Wednesday, June 23, 2010
Harvest Time at the Farm
It's harvest time at the farm. I'm older now, about nine I think. My uncertain fingers grasp grapple with husks and silk as my brothers cut and scrape the corn off the husks. Some of the canning covering the end of the table in the front yard are empty, but not for long. We take turns scooping the corn into the jars. After awhile I put several filled jars on a cookie sheet and, carefully balancing them, carry them into the house.
A blast of heat hits me as I enter the kitchen. The galvanized boiler on the back of the blackened kitchen range bubbles and smacks. Flames leap from the stove as Mother lifts the lid and shoves in more wood. Sweat drips off her forehead, stray hairs straggle from the bun on the back of her head.
All of sudden she burst into song. "Oh, it's hard to be a Christian. Oh, it's hard to be a Christian. Oh, it's hard to be a Christian day by day."
I stare at her. Well if it's so hard be a Christian, why bother?
I've often looked back at that memory. I understand now what she meant. Sometimes it is hard to keep persevering, to keep on when everything inside wants to curl up and quit. Sometimes I'd rather have the quiet rest -- that place of intimacy and love I experience in my quiet times. I want to hear My Lord's whisper "I will give you rest." And He does. Except the other times are there, too. I only wish I knew how to put the two together.

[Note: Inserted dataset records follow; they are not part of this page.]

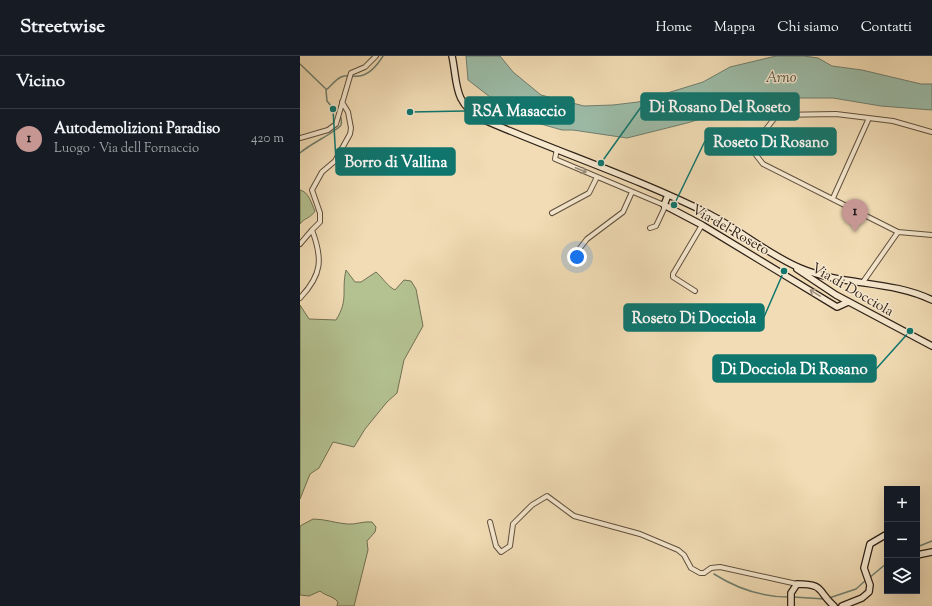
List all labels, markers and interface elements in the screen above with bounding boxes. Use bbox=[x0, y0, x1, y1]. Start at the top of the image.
text: Streetwise bbox=[20, 14, 105, 41]
text: Home bbox=[655, 18, 692, 38]
text: Mappa bbox=[714, 18, 755, 38]
text: Chi siamo bbox=[777, 18, 839, 38]
text: Contatti bbox=[861, 18, 912, 38]
water label: Arno bbox=[766, 68, 797, 89]
text: Vicino bbox=[16, 70, 65, 94]
callout: Di Rosano Del Roseto bbox=[641, 93, 799, 120]
callout: RSA Masaccio bbox=[465, 97, 574, 124]
text: Di Rosano Del Roseto bbox=[649, 98, 791, 119]
text: RSA Masaccio bbox=[472, 102, 566, 123]
text: Autodemolizioni Paradiso bbox=[54, 119, 220, 140]
callout: Roseto Di Rosano bbox=[705, 128, 836, 155]
text: 1 bbox=[27, 130, 31, 148]
text: 420 m bbox=[251, 130, 284, 148]
text: Roseto Di Rosano bbox=[713, 133, 829, 154]
text: Luogo · Via dell Fornaccio bbox=[54, 140, 199, 158]
callout: Borro di Vallina bbox=[336, 148, 455, 175]
text: Borro di Vallina bbox=[345, 153, 447, 174]
one-way arrow bbox=[575, 167, 587, 174]
pin: 1 bbox=[842, 199, 868, 232]
street label: Via del Roseto bbox=[687, 200, 773, 261]
your location bbox=[567, 247, 587, 267]
street label: Via di Docciola bbox=[807, 259, 897, 323]
one-way arrow bbox=[810, 289, 821, 297]
callout: Roseto Di Docciola bbox=[624, 304, 764, 331]
text: Roseto Di Docciola bbox=[632, 309, 756, 330]
callout: Di Docciola Di Rosano bbox=[713, 355, 876, 382]
text: Di Docciola Di Rosano bbox=[720, 360, 868, 381]
map controls bbox=[884, 486, 920, 594]
button: + bbox=[884, 486, 920, 522]
button: − bbox=[884, 522, 920, 558]
button: layers bbox=[884, 558, 920, 594]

I have a feeling Paul struggled in this area, too. He writes in 2 Timothy 4:10, "And for this we labor and strive." Colossians 1:29 says, "I labor, struggling with all His energy, which works so powerfully in me." Paul is laboring, but because he's in partnership with the Spirit of God, there's also rest and strength.
When we can't hang on any longer, we can cry out. He embraces us with mighty love and in His right hand is power and strength and mercy and grace. Our God is near to each of His children in their struggles.
He's not there just for the crisis. He's present for the dailies and the plain hard work of just living.